INSTRUCTIONS TO FOLLOW
Reproduce every line of the items below without any change.

## Start DATA SUPPLIED

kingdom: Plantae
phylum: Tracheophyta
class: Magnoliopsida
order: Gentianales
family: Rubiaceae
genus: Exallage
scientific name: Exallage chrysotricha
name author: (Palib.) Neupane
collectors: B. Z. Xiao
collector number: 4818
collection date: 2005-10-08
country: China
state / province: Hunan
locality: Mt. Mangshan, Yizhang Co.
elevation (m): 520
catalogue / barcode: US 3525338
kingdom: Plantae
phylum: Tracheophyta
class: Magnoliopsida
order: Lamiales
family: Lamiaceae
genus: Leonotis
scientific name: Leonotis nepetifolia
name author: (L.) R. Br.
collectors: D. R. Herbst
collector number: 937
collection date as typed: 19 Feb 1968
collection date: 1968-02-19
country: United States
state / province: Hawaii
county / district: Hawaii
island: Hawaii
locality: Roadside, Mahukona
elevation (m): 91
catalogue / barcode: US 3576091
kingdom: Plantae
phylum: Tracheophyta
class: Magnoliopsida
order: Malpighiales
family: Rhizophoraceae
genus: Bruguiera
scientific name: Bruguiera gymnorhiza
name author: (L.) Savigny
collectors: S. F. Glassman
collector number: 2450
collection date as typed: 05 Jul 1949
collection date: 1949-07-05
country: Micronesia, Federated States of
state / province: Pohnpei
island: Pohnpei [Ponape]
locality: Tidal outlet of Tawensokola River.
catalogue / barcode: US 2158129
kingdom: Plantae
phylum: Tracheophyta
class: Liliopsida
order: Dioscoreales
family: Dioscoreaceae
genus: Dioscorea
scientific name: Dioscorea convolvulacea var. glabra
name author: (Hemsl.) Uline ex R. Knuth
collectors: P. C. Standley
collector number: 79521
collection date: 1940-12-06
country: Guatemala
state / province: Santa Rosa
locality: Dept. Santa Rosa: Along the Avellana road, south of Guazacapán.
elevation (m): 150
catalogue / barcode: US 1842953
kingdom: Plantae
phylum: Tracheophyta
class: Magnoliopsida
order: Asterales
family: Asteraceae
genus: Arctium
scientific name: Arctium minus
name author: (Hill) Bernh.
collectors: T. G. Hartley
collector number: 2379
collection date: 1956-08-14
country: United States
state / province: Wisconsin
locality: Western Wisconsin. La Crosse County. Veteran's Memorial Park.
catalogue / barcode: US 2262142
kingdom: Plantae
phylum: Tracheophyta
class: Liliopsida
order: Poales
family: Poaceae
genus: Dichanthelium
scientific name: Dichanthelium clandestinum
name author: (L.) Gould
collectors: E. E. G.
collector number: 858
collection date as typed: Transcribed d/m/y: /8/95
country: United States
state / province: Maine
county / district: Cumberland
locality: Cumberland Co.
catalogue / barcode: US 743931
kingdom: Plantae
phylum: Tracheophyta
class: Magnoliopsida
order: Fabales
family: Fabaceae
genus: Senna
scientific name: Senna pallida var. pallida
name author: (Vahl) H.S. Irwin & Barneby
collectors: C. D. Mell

## End DATA SUPPLIED

EXPECTED ANSWER
kingdom: Plantae
phylum: Tracheophyta
class: Magnoliopsida
order: Gentianales
family: Rubiaceae
genus: Exallage
scientific name: Exallage chrysotricha
name author: (Palib.) Neupane
collectors: B. Z. Xiao
collector number: 4818
collection date: 2005-10-08
country: China
state / province: Hunan
locality: Mt. Mangshan, Yizhang Co.
elevation (m): 520
catalogue / barcode: US 3525338
kingdom: Plantae
phylum: Tracheophyta
class: Magnoliopsida
order: Lamiales
family: Lamiaceae
genus: Leonotis
scientific name: Leonotis nepetifolia
name author: (L.) R. Br.
collectors: D. R. Herbst
collector number: 937
collection date as typed: 19 Feb 1968
collection date: 1968-02-19
country: United States
state / province: Hawaii
county / district: Hawaii
island: Hawaii
locality: Roadside, Mahukona
elevation (m): 91
catalogue / barcode: US 3576091
kingdom: Plantae
phylum: Tracheophyta
class: Magnoliopsida
order: Malpighiales
family: Rhizophoraceae
genus: Bruguiera
scientific name: Bruguiera gymnorhiza
name author: (L.) Savigny
collectors: S. F. Glassman
collector number: 2450
collection date as typed: 05 Jul 1949
collection date: 1949-07-05
country: Micronesia, Federated States of
state / province: Pohnpei
island: Pohnpei [Ponape]
locality: Tidal outlet of Tawensokola River.
catalogue / barcode: US 2158129
kingdom: Plantae
phylum: Tracheophyta
class: Liliopsida
order: Dioscoreales
family: Dioscoreaceae
genus: Dioscorea
scientific name: Dioscorea convolvulacea var. glabra
name author: (Hemsl.) Uline ex R. Knuth
collectors: P. C. Standley
collector number: 79521
collection date: 1940-12-06
country: Guatemala
state / province: Santa Rosa
locality: Dept. Santa Rosa: Along the Avellana road, south of Guazacapán.
elevation (m): 150
catalogue / barcode: US 1842953
kingdom: Plantae
phylum: Tracheophyta
class: Magnoliopsida
order: Asterales
family: Asteraceae
genus: Arctium
scientific name: Arctium minus
name author: (Hill) Bernh.
collectors: T. G. Hartley
collector number: 2379
collection date: 1956-08-14
country: United States
state / province: Wisconsin
locality: Western Wisconsin. La Crosse County. Veteran's Memorial Park.
catalogue / barcode: US 2262142
kingdom: Plantae
phylum: Tracheophyta
class: Liliopsida
order: Poales
family: Poaceae
genus: Dichanthelium
scientific name: Dichanthelium clandestinum
name author: (L.) Gould
collectors: E. E. G.
collector number: 858
collection date as typed: Transcribed d/m/y: /8/95
country: United States
state / province: Maine
county / district: Cumberland
locality: Cumberland Co.
catalogue / barcode: US 743931
kingdom: Plantae
phylum: Tracheophyta
class: Magnoliopsida
order: Fabales
family: Fabaceae
genus: Senna
scientific name: Senna pallida var. pallida
name author: (Vahl) H.S. Irwin & Barneby
collectors: C. D. Mell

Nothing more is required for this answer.